(Stored data entries)
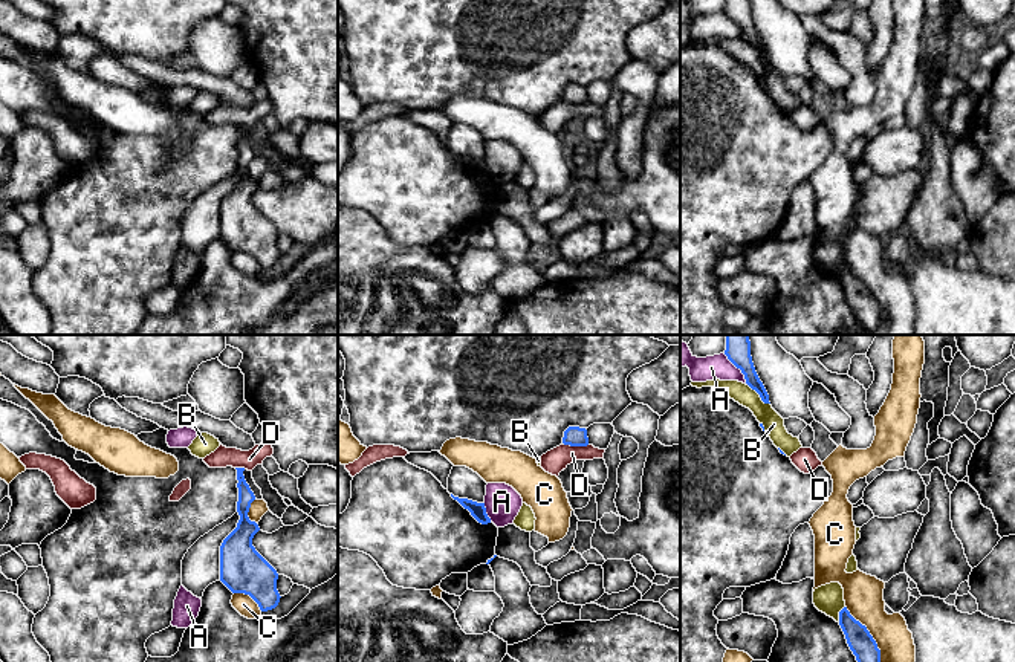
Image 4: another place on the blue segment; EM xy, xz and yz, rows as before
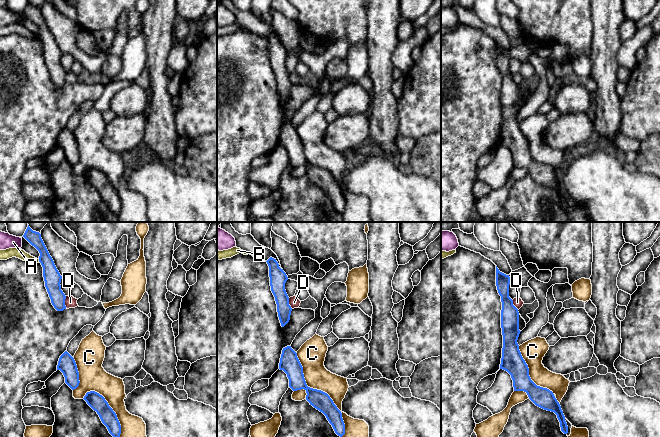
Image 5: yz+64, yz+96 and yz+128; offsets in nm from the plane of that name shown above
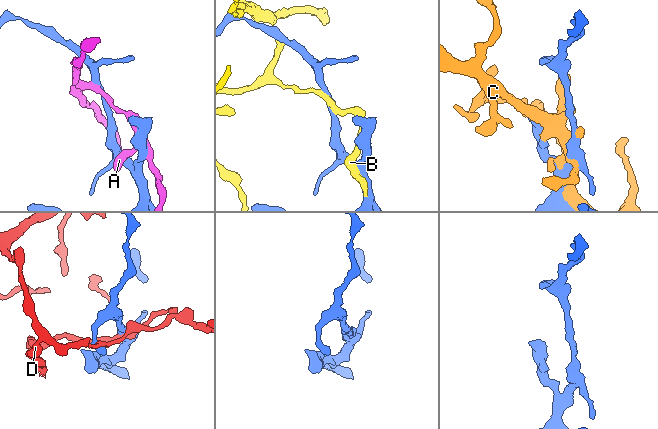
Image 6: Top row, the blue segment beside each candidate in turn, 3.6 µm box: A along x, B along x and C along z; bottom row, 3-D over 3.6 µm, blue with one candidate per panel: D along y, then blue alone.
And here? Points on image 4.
Accept: none of these

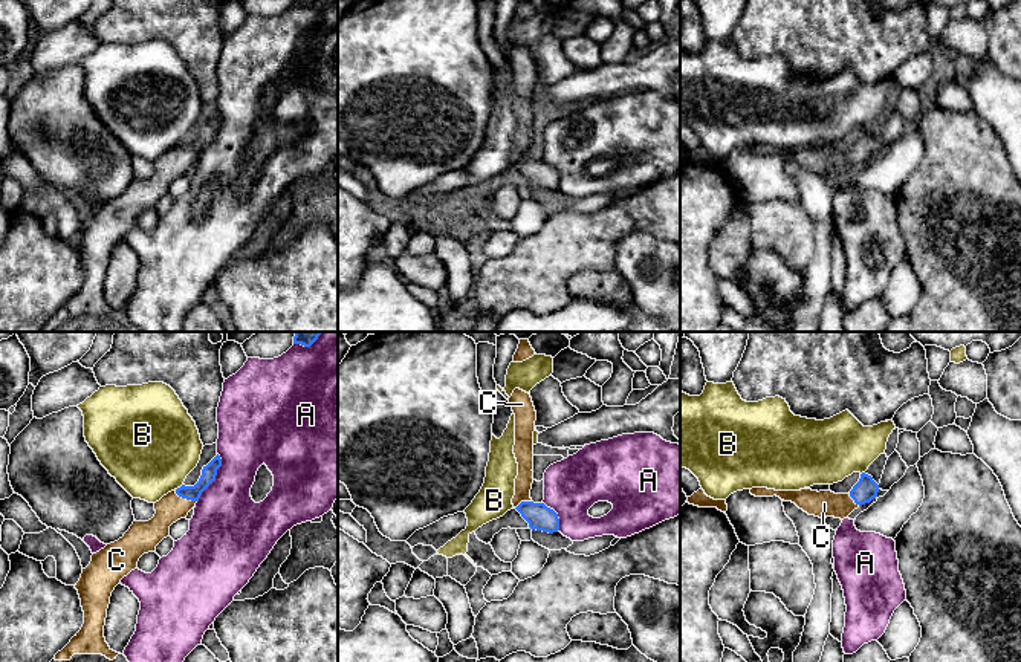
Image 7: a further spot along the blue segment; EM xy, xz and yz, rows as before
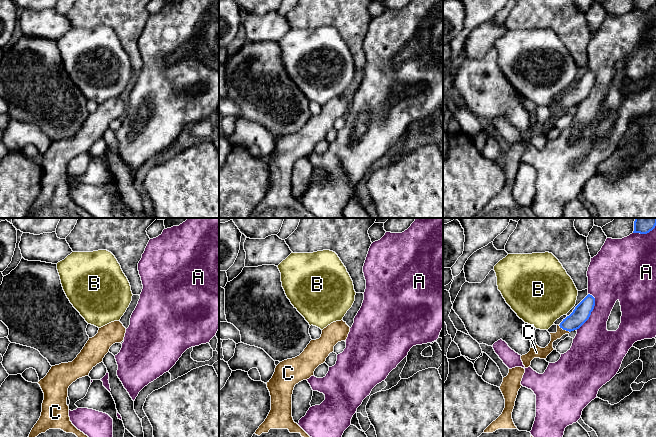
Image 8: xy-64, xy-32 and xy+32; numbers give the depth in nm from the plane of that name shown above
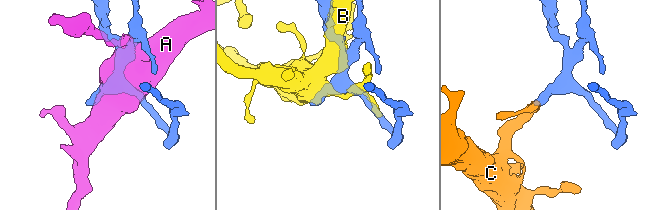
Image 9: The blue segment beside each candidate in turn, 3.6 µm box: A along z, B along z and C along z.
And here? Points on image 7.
C: line xy (210, 129), (207, 136), (185, 155), (170, 165)
Accept: C

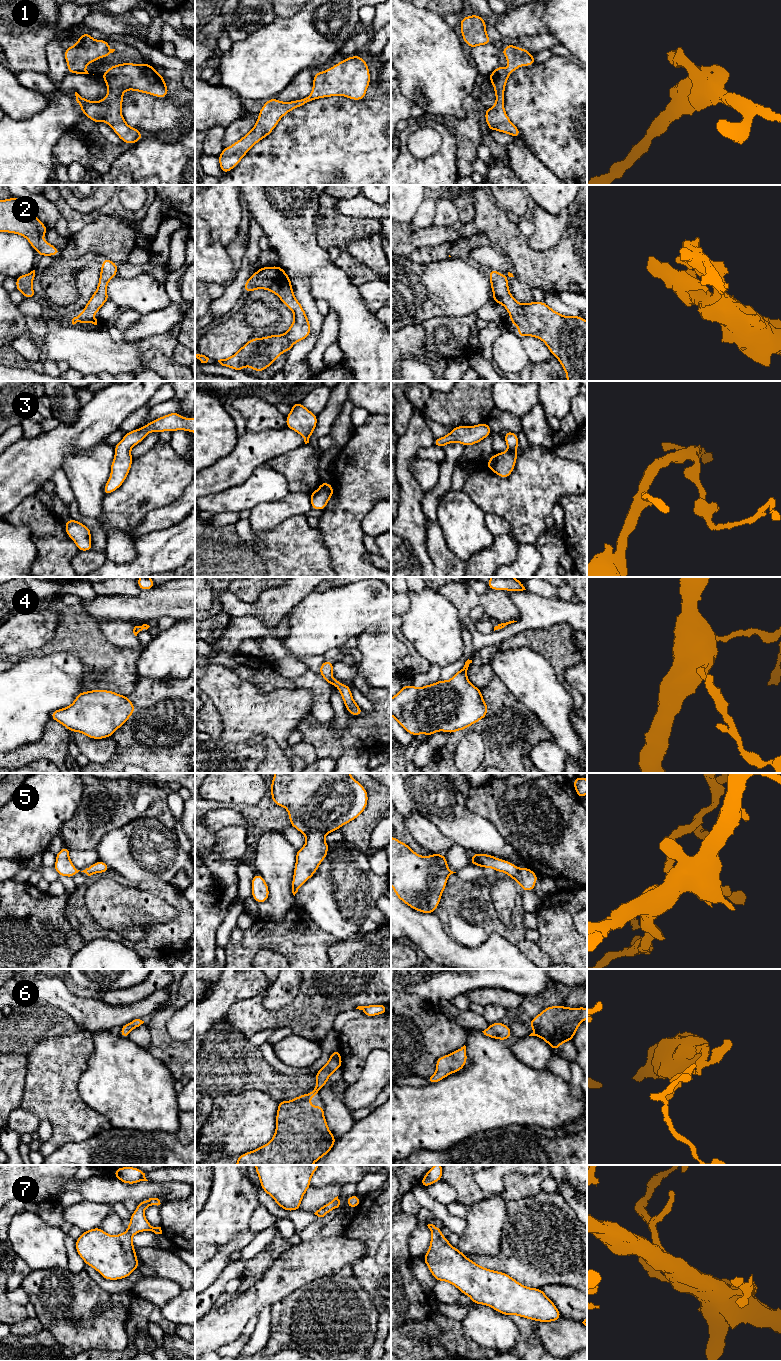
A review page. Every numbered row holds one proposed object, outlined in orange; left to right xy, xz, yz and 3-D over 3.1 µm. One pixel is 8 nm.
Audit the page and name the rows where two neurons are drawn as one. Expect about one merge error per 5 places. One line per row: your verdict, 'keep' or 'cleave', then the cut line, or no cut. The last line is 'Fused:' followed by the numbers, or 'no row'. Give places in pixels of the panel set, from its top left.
1: keep | no cut
2: keep | no cut
3: keep | no cut
4: keep | no cut
5: keep | no cut
6: keep | no cut
7: keep | no cut
Fused: no row

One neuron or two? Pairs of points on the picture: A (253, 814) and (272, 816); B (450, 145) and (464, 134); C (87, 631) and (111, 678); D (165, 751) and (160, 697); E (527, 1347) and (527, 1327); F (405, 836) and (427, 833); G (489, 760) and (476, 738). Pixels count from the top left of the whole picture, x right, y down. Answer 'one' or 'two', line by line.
A: one
B: two
C: one
D: one
E: one
F: two
G: two

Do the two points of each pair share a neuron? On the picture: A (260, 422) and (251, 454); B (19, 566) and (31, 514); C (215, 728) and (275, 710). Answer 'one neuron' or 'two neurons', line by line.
A: two neurons
B: two neurons
C: two neurons

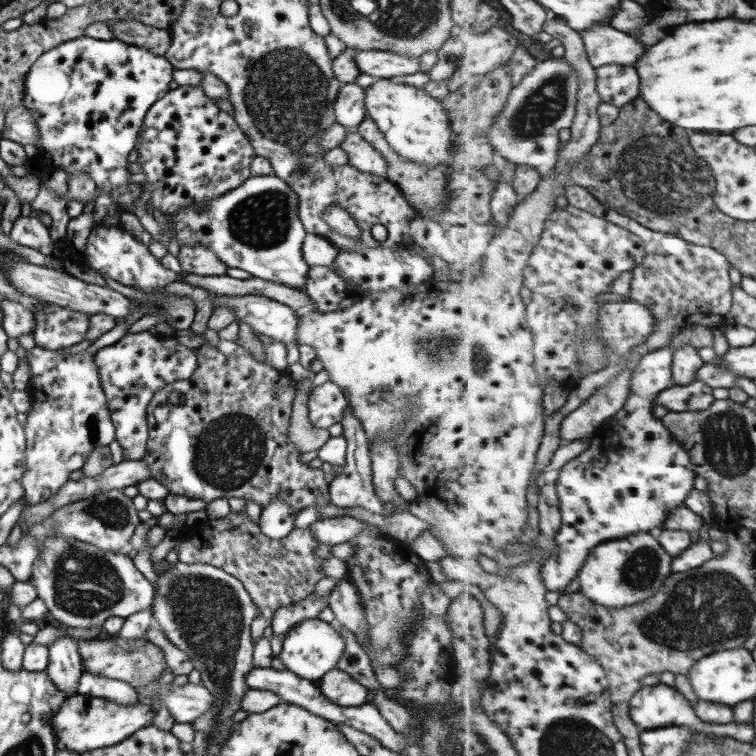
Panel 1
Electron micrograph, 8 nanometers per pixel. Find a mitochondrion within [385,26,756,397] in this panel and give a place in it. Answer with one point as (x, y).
(660, 178)

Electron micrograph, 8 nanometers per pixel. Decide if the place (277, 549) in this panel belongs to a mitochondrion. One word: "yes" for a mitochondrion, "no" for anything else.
no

Work to be completed: Output nothing but the number of lines in the data containing the string "before".

Solution for this exercise: 2